Retrospective phase: LLMs versus expert clinicians

The study analyzed 158 inpatient records spanning nine rare hematologic diseases. Seven publicly available LLMs were prompted to produce the top 10 likely primary diagnoses for each case in five separate runs, using the original Chinese text of the admission records. Key findings include:

  • Top-10 accuracy: ChatGPT-o1-preview led with 0.703, meaning the correct diagnosis appeared in the top 10 in about 70% of cases. Other strong performers included DeepSeek-R1 and Gemini Experimental 1206.
  • Mean reciprocal rank (MRR): ChatGPT-o1-preview again showed the best placement of the correct diagnosis within the list (MRR around 0.58).
  • Difficult cases: LLMs struggled with AL amyloidosis, Castleman disease, Erdheim-Chester disease, and POEMS syndrome, which were often underrepresented in literature and had lower diagnostic keyword density in admission notes.
  • Stability and variability: Higher accuracy often came with more output variability. For example, ChatGPT-4o produced wider ranges of suggested diagnoses, signaling a trade-off between creativity and reliability.

Physician scores were correlated with LLM performance: higher top-10 accuracy and higher MRR tended to align with higher physician diagnostic accuracy, though discordant cases existed where a clinician correctly diagnosed a disease not emphasized by the model.

Prospective phase: can LLMs uplift physician performance?

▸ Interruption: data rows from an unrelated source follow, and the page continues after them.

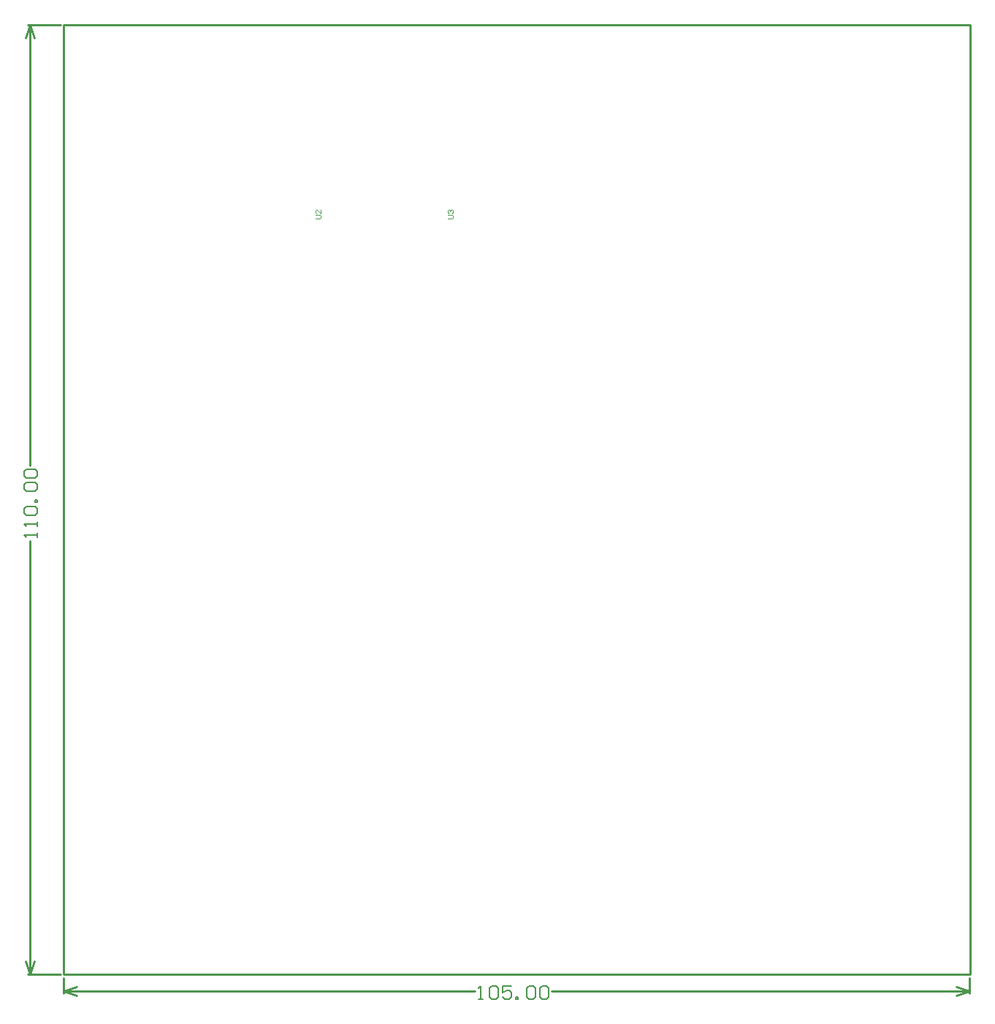
<source format=gm1>
G04*
G04 #@! TF.GenerationSoftware,Altium Limited,Altium Designer,20.2.3 (150)*
G04*
G04 Layer_Color=16711935*
%FSLAX25Y25*%
%MOIN*%
G70*
G04*
G04 #@! TF.SameCoordinates,55210B2D-0A46-486D-8559-DE1921E740DA*
G04*
G04*
G04 #@! TF.FilePolarity,Positive*
G04*
G01*
G75*
%ADD11C,0.00394*%
%ADD16C,0.00600*%
%ADD65C,0.01000*%
D11*
X187294Y358900D02*
X189262D01*
X189656Y359294D01*
Y360081D01*
X189262Y360474D01*
X187294D01*
X187688Y361261D02*
X187294Y361655D01*
Y362442D01*
X187688Y362836D01*
X188082D01*
X188475Y362442D01*
Y362049D01*
Y362442D01*
X188869Y362836D01*
X189262D01*
X189656Y362442D01*
Y361655D01*
X189262Y361261D01*
X126995Y358800D02*
X128962D01*
X129356Y359194D01*
Y359981D01*
X128962Y360374D01*
X126995D01*
X129356Y362736D02*
Y361161D01*
X127782Y362736D01*
X127388D01*
X126995Y362342D01*
Y361555D01*
X127388Y361161D01*
D16*
X99Y213440D02*
Y215440D01*
Y214440D01*
X-5899D01*
X-4899Y213440D01*
X99Y218439D02*
Y220438D01*
Y219439D01*
X-5899D01*
X-4899Y218439D01*
Y223437D02*
X-5899Y224437D01*
Y226436D01*
X-4899Y227436D01*
X-901D01*
X99Y226436D01*
Y224437D01*
X-901Y223437D01*
X-4899D01*
X99Y229435D02*
X-901D01*
Y230435D01*
X99D01*
Y229435D01*
X-4899Y234434D02*
X-5899Y235433D01*
Y237433D01*
X-4899Y238432D01*
X-901D01*
X99Y237433D01*
Y235433D01*
X-901Y234434D01*
X-4899D01*
Y240432D02*
X-5899Y241431D01*
Y243431D01*
X-4899Y244430D01*
X-901D01*
X99Y243431D01*
Y241431D01*
X-901Y240432D01*
X-4899D01*
X201198Y2901D02*
X203197D01*
X202198D01*
Y8899D01*
X201198Y7899D01*
X206196D02*
X207196Y8899D01*
X209195D01*
X210195Y7899D01*
Y3901D01*
X209195Y2901D01*
X207196D01*
X206196Y3901D01*
Y7899D01*
X216193Y8899D02*
X212194D01*
Y5900D01*
X214194Y6900D01*
X215194D01*
X216193Y5900D01*
Y3901D01*
X215194Y2901D01*
X213194D01*
X212194Y3901D01*
X218193Y2901D02*
Y3901D01*
X219192D01*
Y2901D01*
X218193D01*
X223191Y7899D02*
X224191Y8899D01*
X226190D01*
X227190Y7899D01*
Y3901D01*
X226190Y2901D01*
X224191D01*
X223191Y3901D01*
Y7899D01*
X229189D02*
X230189Y8899D01*
X232188D01*
X233188Y7899D01*
Y3901D01*
X232188Y2901D01*
X230189D01*
X229189Y3901D01*
Y7899D01*
D65*
X425600Y14000D02*
X425600Y447071D01*
X12100Y447071D02*
X425600Y447071D01*
X12100Y14000D02*
Y447071D01*
X-4500D02*
X10600D01*
X-4500Y14000D02*
X10600D01*
X-3500Y246030D02*
Y447071D01*
Y14000D02*
Y211841D01*
X-5500Y441071D02*
X-3500Y447071D01*
X-1500Y441071D01*
X-3500Y14000D02*
X-1500Y20000D01*
X-5500D02*
X-3500Y14000D01*
X12100D02*
X425486D01*
X12100Y6500D02*
X18100Y8500D01*
X12100Y6500D02*
X18100Y4500D01*
X419486D02*
X425486Y6500D01*
X419486Y8500D02*
X425486Y6500D01*
X12100D02*
X199598D01*
X234788D02*
X425486D01*
X12100Y5500D02*
Y12500D01*
X425486Y5500D02*
Y12500D01*
M02*

</source>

In the prospective study, 28 clinicians across four experience levels evaluated five cases each in three steps: (1) initial diagnosis without AI input; (2) a second diagnosis after seeing the LLM’s top 10 list; (3) a final diagnosis after reviewing the LLM’s step-by-step reasoning and analysis (CoT). The main takeaways were:

  • Overall improvement: Across participants, diagnostic scores improved significantly from the first to the second and remained elevated after the third step. The largest improvements were seen among less-experienced clinicians (postresidency and nonhematology attendings).
  • Specialists benefit less: Hematology attendings and consultant hematologists, who started with higher baseline accuracy, showed limited additional gains.
  • Potential risks: When LLM outputs were biased, physician performance could decline, and CoT did not reliably mitigate this bias. Safeguards are essential to prevent over-reliance on AI or misinterpretation of stepwise reasoning.

The study concluded that non-fine-tuned, publicly available LLMs can aid diagnosis for rare hematologic diseases using text-only admission records. The integration of LLMs into clinical workflows appeared feasible, especially as an educational aid for less-experienced clinicians. However, the authors warn that the “double-edged sword” nature of LLMs requires careful governance, transparency about uncertainty, and human oversight to preserve clinician judgment.

Clinical and educational implications

For hospitals exploring AI-assisted diagnostics, the findings suggest a cautious path to deployment: use LLMs to generate candidate diagnoses and explainable reasoning while applying confidence thresholds and highlighting uncertainty. Training clinicians to critically appraise AI outputs and to preserve independent clinical judgment will be essential. In education, LLMs could become valuable tools in problem-based learning and resident teaching when used under supervision.

Limitations and future directions

The study was single-center, relatively small, and utilized only text-based admission notes in Chinese. Multicenter trials, inclusion of imaging and laboratory data, and assessments in other languages will help determine generalizability. Ongoing work should also address methods to detect and mitigate biased outputs, improve stability without sacrificing accuracy, and establish best-practice guidelines for AI-assisted diagnosis in rare diseases.